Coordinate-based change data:
*** Begin section ***

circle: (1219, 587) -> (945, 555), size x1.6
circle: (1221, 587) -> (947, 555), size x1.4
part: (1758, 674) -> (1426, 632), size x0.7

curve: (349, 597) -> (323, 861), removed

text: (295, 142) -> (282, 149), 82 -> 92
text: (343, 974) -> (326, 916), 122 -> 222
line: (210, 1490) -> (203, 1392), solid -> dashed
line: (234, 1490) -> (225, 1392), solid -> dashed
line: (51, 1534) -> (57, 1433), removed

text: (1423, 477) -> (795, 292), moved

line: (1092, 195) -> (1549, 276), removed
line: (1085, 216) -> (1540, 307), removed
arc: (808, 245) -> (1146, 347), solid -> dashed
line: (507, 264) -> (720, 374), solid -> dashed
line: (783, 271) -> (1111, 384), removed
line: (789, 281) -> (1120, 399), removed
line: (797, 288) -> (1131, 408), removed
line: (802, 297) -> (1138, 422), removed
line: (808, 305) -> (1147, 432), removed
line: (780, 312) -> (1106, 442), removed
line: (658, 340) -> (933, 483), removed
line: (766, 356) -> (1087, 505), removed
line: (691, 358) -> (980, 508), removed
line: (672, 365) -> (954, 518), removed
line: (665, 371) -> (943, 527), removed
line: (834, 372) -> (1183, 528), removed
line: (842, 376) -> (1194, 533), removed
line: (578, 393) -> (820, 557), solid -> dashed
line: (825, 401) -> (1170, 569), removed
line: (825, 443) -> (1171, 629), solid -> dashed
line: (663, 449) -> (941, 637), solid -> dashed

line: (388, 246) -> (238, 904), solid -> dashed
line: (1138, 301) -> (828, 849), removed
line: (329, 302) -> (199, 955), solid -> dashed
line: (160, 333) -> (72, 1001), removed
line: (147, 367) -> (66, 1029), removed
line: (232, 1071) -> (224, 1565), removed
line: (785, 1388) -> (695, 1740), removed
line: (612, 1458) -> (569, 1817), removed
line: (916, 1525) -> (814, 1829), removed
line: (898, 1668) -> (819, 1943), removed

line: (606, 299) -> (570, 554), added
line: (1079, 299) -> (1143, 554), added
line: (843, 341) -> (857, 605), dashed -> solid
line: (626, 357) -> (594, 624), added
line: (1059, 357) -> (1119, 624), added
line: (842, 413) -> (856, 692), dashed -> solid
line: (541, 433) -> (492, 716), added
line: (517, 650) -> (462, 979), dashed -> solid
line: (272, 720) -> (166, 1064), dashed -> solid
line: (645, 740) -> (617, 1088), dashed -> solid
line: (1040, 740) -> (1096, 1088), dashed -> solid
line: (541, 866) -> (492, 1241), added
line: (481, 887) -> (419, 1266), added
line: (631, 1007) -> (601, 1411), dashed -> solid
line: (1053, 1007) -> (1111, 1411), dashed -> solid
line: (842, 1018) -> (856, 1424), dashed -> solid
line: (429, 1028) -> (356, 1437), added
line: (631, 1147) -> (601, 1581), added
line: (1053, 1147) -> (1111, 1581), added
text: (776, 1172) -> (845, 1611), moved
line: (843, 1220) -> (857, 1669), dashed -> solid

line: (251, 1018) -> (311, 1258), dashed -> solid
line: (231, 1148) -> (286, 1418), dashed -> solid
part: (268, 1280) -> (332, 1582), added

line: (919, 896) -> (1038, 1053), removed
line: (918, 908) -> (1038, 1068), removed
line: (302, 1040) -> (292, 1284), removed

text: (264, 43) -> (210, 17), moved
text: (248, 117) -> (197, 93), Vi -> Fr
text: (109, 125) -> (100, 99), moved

*** End section ***

#### [Exercise prompt]
Your reply must be a faithful copy of each entry above.

#### [Task output]
circle: (1219, 587) -> (945, 555), size x1.6
circle: (1221, 587) -> (947, 555), size x1.4
part: (1758, 674) -> (1426, 632), size x0.7

curve: (349, 597) -> (323, 861), removed

text: (295, 142) -> (282, 149), 82 -> 92
text: (343, 974) -> (326, 916), 122 -> 222
line: (210, 1490) -> (203, 1392), solid -> dashed
line: (234, 1490) -> (225, 1392), solid -> dashed
line: (51, 1534) -> (57, 1433), removed

text: (1423, 477) -> (795, 292), moved

line: (1092, 195) -> (1549, 276), removed
line: (1085, 216) -> (1540, 307), removed
arc: (808, 245) -> (1146, 347), solid -> dashed
line: (507, 264) -> (720, 374), solid -> dashed
line: (783, 271) -> (1111, 384), removed
line: (789, 281) -> (1120, 399), removed
line: (797, 288) -> (1131, 408), removed
line: (802, 297) -> (1138, 422), removed
line: (808, 305) -> (1147, 432), removed
line: (780, 312) -> (1106, 442), removed
line: (658, 340) -> (933, 483), removed
line: (766, 356) -> (1087, 505), removed
line: (691, 358) -> (980, 508), removed
line: (672, 365) -> (954, 518), removed
line: (665, 371) -> (943, 527), removed
line: (834, 372) -> (1183, 528), removed
line: (842, 376) -> (1194, 533), removed
line: (578, 393) -> (820, 557), solid -> dashed
line: (825, 401) -> (1170, 569), removed
line: (825, 443) -> (1171, 629), solid -> dashed
line: (663, 449) -> (941, 637), solid -> dashed

line: (388, 246) -> (238, 904), solid -> dashed
line: (1138, 301) -> (828, 849), removed
line: (329, 302) -> (199, 955), solid -> dashed
line: (160, 333) -> (72, 1001), removed
line: (147, 367) -> (66, 1029), removed
line: (232, 1071) -> (224, 1565), removed
line: (785, 1388) -> (695, 1740), removed
line: (612, 1458) -> (569, 1817), removed
line: (916, 1525) -> (814, 1829), removed
line: (898, 1668) -> (819, 1943), removed

line: (606, 299) -> (570, 554), added
line: (1079, 299) -> (1143, 554), added
line: (843, 341) -> (857, 605), dashed -> solid
line: (626, 357) -> (594, 624), added
line: (1059, 357) -> (1119, 624), added
line: (842, 413) -> (856, 692), dashed -> solid
line: (541, 433) -> (492, 716), added
line: (517, 650) -> (462, 979), dashed -> solid
line: (272, 720) -> (166, 1064), dashed -> solid
line: (645, 740) -> (617, 1088), dashed -> solid
line: (1040, 740) -> (1096, 1088), dashed -> solid
line: (541, 866) -> (492, 1241), added
line: (481, 887) -> (419, 1266), added
line: (631, 1007) -> (601, 1411), dashed -> solid
line: (1053, 1007) -> (1111, 1411), dashed -> solid
line: (842, 1018) -> (856, 1424), dashed -> solid
line: (429, 1028) -> (356, 1437), added
line: (631, 1147) -> (601, 1581), added
line: (1053, 1147) -> (1111, 1581), added
text: (776, 1172) -> (845, 1611), moved
line: (843, 1220) -> (857, 1669), dashed -> solid

line: (251, 1018) -> (311, 1258), dashed -> solid
line: (231, 1148) -> (286, 1418), dashed -> solid
part: (268, 1280) -> (332, 1582), added

line: (919, 896) -> (1038, 1053), removed
line: (918, 908) -> (1038, 1068), removed
line: (302, 1040) -> (292, 1284), removed

text: (264, 43) -> (210, 17), moved
text: (248, 117) -> (197, 93), Vi -> Fr
text: (109, 125) -> (100, 99), moved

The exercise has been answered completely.